Collected data:
++++

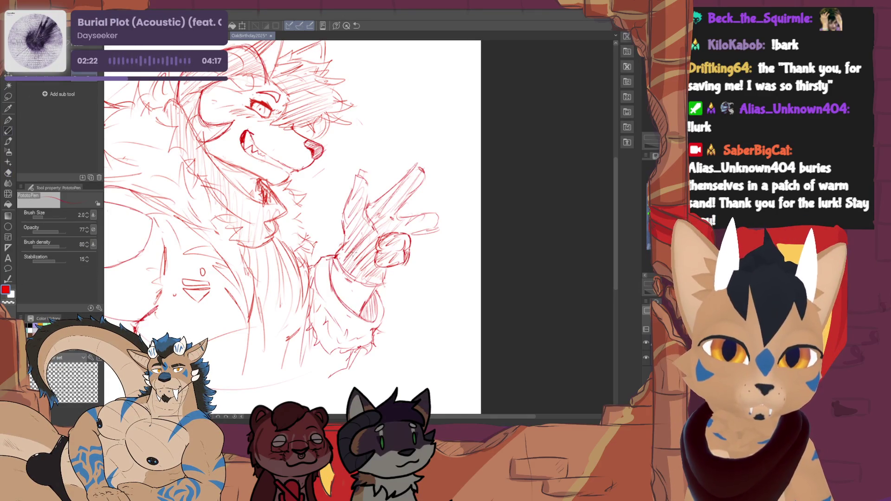
{"action": "scroll", "coordinate": [302, 223], "scroll_direction": "left", "scroll_amount": 2}
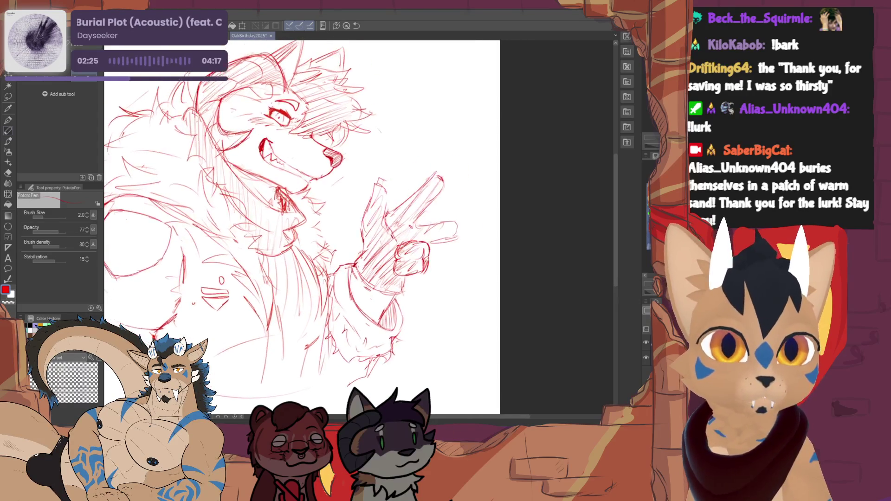
{"action": "scroll", "coordinate": [302, 223], "scroll_direction": "right", "scroll_amount": 2}
{"action": "key", "text": "e"}
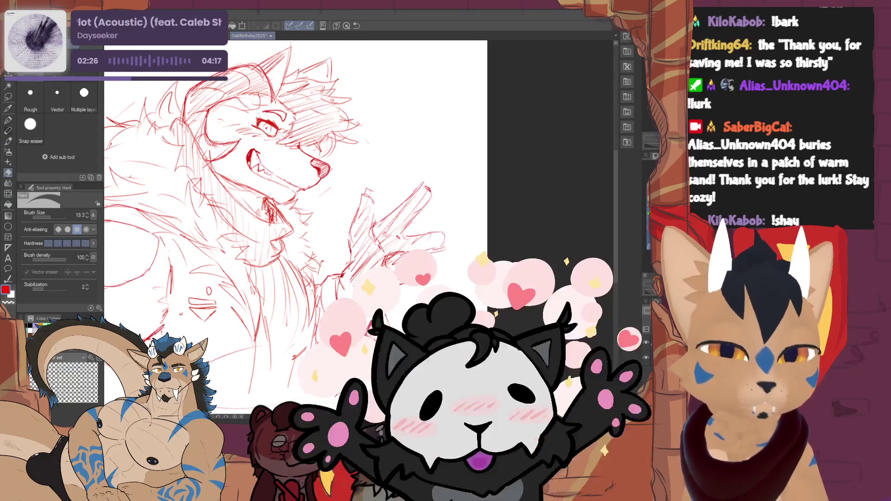
{"action": "key", "text": "p"}
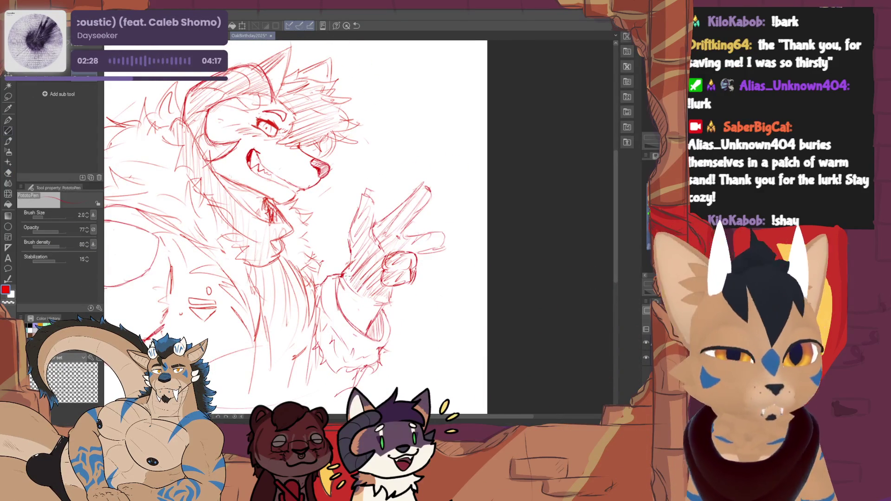
{"action": "key", "text": "e"}
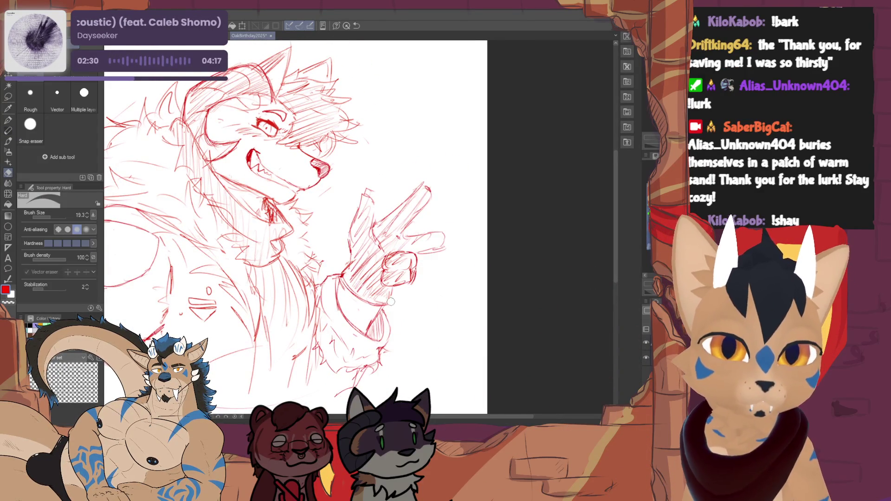
{"action": "key", "text": "p"}
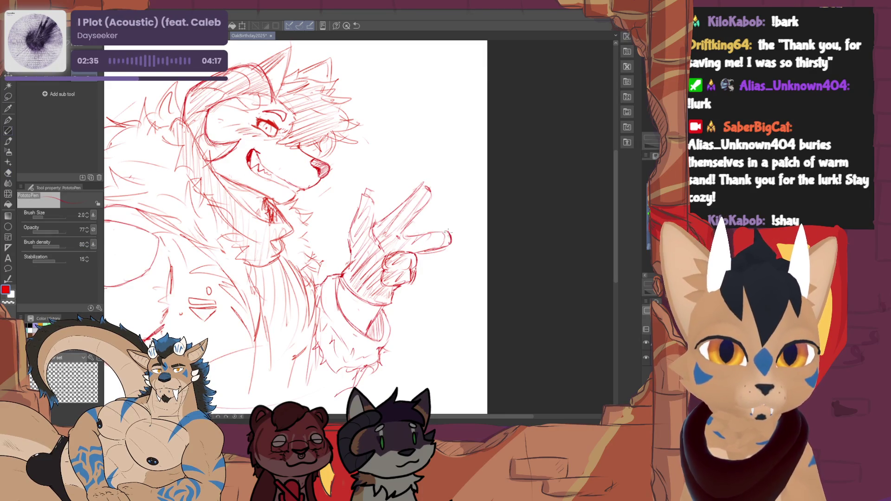
{"action": "key", "text": "e"}
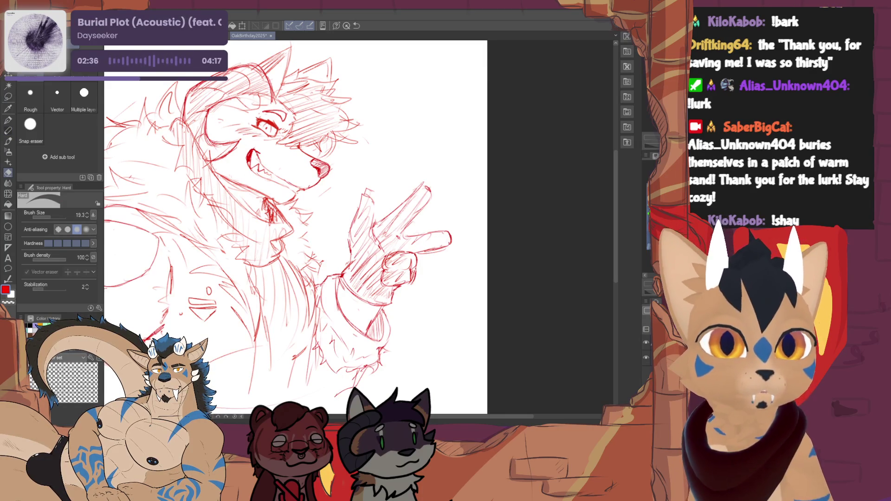
{"action": "left_click_drag", "start_coordinate": [297, 228], "coordinate": [239, 279]}
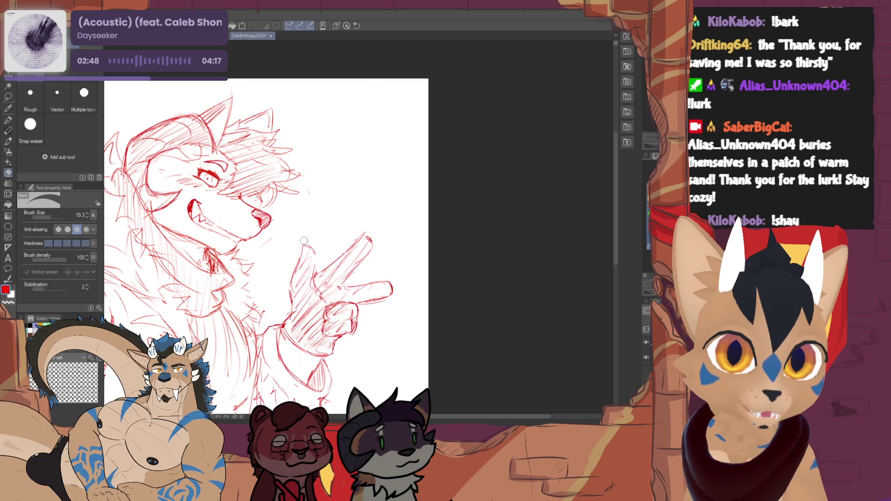
- Firm up the outlines of the two raised fingers with the PototoPen pencil
{"action": "left_click", "coordinate": [9, 131]}
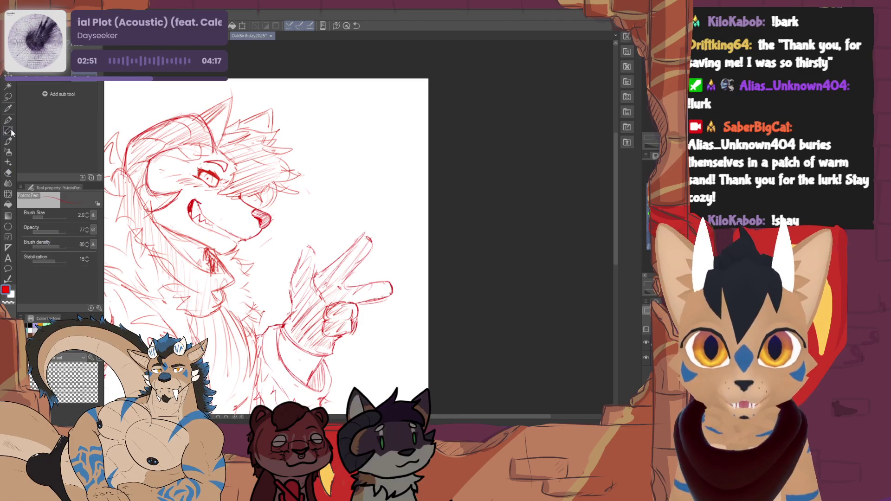
{"action": "mouse_move", "coordinate": [300, 260]}
{"action": "left_mouse_down"}
{"action": "mouse_move", "coordinate": [315, 240]}
{"action": "mouse_move", "coordinate": [317, 272]}
{"action": "left_mouse_up"}
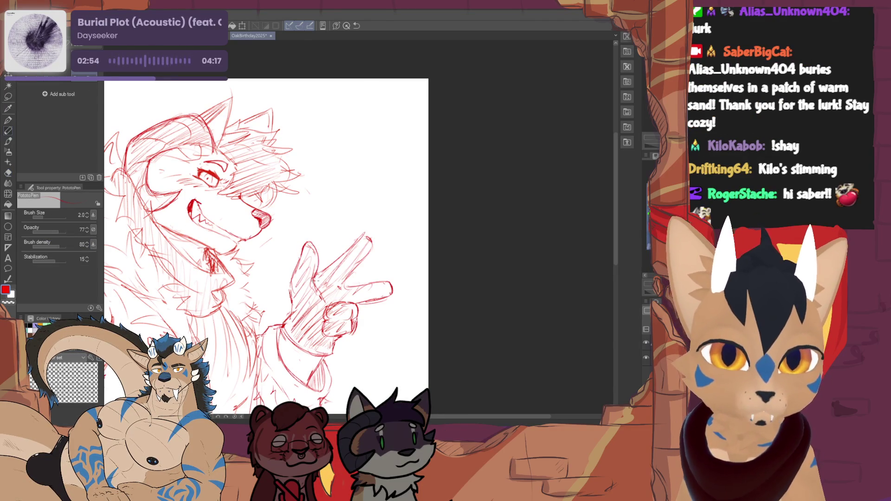
{"action": "key", "text": "e"}
{"action": "key", "text": "p"}
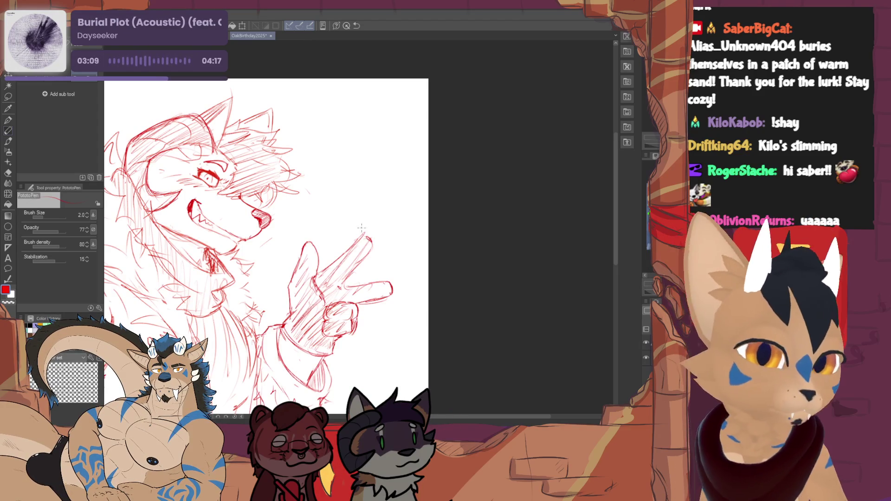
{"action": "mouse_move", "coordinate": [364, 239]}
{"action": "left_mouse_down"}
{"action": "mouse_move", "coordinate": [459, 228]}
{"action": "mouse_move", "coordinate": [462, 290]}
{"action": "left_mouse_up"}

++++

* **ASSIGNED TASK**:
Lines of the data above that include the string "scroll" must each be copied.

* **ANSWER SECTION**:
{"action": "scroll", "coordinate": [302, 223], "scroll_direction": "left", "scroll_amount": 2}
{"action": "scroll", "coordinate": [302, 223], "scroll_direction": "right", "scroll_amount": 2}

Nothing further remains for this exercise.